EXTRACT:
* * * * *

We have been working on the Roxane project for a few years. The Roxane project covers a variety of physics in standard geometries of one, two, and three dimensions, including hydrodynamics, volume fraction material advection, material mixing, elastic-plastic strength models, magnetohydrodynamics, 3-T radiation diffusion, detonation shock dynamics, high explosive burn models, etc. Although there are other kinds of AMR used in calculations on structured meshes, we use cell-based AMR.

* * * * *

INFORMATION:
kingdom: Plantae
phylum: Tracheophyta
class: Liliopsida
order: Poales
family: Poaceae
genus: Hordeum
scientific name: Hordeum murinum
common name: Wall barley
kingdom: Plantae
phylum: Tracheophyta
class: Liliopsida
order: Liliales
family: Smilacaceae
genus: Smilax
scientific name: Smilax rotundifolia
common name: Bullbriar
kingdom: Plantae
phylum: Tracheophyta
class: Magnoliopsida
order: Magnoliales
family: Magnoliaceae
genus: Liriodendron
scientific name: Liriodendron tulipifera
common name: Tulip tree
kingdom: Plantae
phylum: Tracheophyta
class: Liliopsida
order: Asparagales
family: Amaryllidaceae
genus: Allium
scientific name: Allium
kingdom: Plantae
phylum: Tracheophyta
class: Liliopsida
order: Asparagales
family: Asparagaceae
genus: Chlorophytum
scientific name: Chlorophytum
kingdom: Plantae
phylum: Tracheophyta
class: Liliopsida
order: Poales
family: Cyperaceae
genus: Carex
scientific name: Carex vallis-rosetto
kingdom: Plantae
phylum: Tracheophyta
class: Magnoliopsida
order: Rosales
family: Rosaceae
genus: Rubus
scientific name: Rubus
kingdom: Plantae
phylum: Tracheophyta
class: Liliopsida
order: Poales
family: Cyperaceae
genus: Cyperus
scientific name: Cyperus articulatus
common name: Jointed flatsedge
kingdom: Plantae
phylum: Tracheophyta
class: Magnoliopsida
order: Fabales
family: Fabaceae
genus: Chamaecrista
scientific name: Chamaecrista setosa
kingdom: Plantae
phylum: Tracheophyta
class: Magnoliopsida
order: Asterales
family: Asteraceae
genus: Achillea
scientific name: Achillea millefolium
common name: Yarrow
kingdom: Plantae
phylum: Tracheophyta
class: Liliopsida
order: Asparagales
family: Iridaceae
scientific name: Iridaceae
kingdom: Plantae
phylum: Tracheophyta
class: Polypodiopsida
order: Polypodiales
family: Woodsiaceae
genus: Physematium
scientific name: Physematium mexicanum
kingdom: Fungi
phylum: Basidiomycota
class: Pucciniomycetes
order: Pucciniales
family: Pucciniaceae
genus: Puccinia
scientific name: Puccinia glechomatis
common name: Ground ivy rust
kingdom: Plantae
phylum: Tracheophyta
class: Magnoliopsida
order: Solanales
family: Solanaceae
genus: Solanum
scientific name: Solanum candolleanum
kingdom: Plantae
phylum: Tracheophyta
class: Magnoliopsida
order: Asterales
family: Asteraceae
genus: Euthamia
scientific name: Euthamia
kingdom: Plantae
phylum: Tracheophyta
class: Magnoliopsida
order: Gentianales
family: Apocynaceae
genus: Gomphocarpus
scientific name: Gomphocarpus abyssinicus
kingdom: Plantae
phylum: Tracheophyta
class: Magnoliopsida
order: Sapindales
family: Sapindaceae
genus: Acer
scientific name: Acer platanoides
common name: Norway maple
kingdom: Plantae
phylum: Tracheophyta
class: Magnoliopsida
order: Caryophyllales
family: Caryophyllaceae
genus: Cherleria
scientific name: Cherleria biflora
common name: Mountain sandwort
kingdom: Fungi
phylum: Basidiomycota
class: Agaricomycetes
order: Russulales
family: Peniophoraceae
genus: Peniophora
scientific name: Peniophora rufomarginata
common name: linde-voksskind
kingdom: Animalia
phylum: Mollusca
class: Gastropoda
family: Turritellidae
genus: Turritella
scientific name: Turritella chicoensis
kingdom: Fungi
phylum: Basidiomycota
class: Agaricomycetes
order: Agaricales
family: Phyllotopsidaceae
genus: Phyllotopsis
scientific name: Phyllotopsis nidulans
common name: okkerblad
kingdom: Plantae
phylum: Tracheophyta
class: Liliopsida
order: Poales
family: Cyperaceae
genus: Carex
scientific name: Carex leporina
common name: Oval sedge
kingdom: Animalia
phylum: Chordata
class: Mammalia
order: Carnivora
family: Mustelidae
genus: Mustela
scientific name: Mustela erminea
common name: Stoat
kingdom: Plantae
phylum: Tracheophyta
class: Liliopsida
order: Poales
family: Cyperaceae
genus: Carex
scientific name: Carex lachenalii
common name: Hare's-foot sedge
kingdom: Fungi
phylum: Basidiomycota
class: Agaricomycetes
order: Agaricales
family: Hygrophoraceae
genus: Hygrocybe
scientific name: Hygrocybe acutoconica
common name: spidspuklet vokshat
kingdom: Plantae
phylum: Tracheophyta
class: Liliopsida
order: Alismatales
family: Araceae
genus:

* * * * *

TASK INSTRUCTIONS:
- A) Translate this sentence from the Roxane project passage into Spanish: "Although there are other kinds of AMR used in calculations on structured meshes, we use cell-based AMR."
- B) Please write what comes next in the Roxane project passage, starting after its final sentence.
The listing is separate material, unrelated to the Roxane project passage.

EXPECTED OUTPUTS:
- A) Aunque existen otros tipos de AMR que se utilizan en cálculos sobre mallas estructuradas, nosotros usamos AMR basado en celdas.

- B)
In this presentation, in addition to AMR, parallel strategy, and IO package, we will particularly describe a numerical approach for solving nonlinear 3-T radiation diffusion equations. For systems of multi-materials with dramatically different material properties, the correct treatment for the discontinuity of material properties is important. We use the governing physics to obtain the effective diffusion coefficient across a material interface for flux calculations on polyhedral meshes. Formulations good for steady states are important even for time-dependent problems for the systems. This often challenges the second order accuracy (in time) of numerical schemes. We applied a rare time-stepping technique to have the both properties. Another important aspect in numerical simulations for 3-T radiation equations is the numerical treatment for interaction between radiation and material. The 3-T radiation diffusion equations are often solved through operator splitting. In our approach radiation and material are fully coupled, and three temperatures are updated simultaneously.